Page images and extracted text:
★ ★ ★

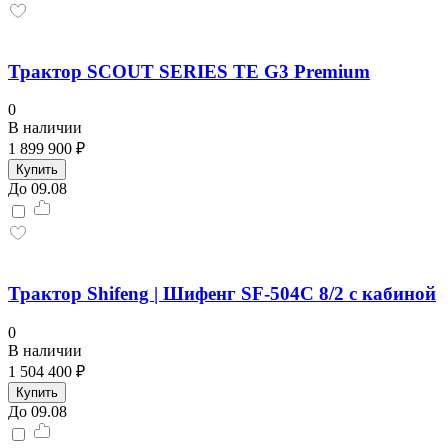
Трактор SCOUT SERIES TE G3 Premium
0
В наличии
1 899 900 ₽
Купить
До 09.08
Трактор Shifeng | Шифенг SF-504С 8/2 с кабиной
0
В наличии
1 504 400 ₽
Купить
До 09.08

★ ★ ★

TASK PROMPT:
Only the line containing "1 899 900 ₽" and the lines after it, through the end of the data, should be copied, exactly as they are.

FINAL ANSWER:
1 899 900 ₽
Купить
До 09.08
Трактор Shifeng | Шифенг SF-504С 8/2 с кабиной
0
В наличии
1 504 400 ₽
Купить
До 09.08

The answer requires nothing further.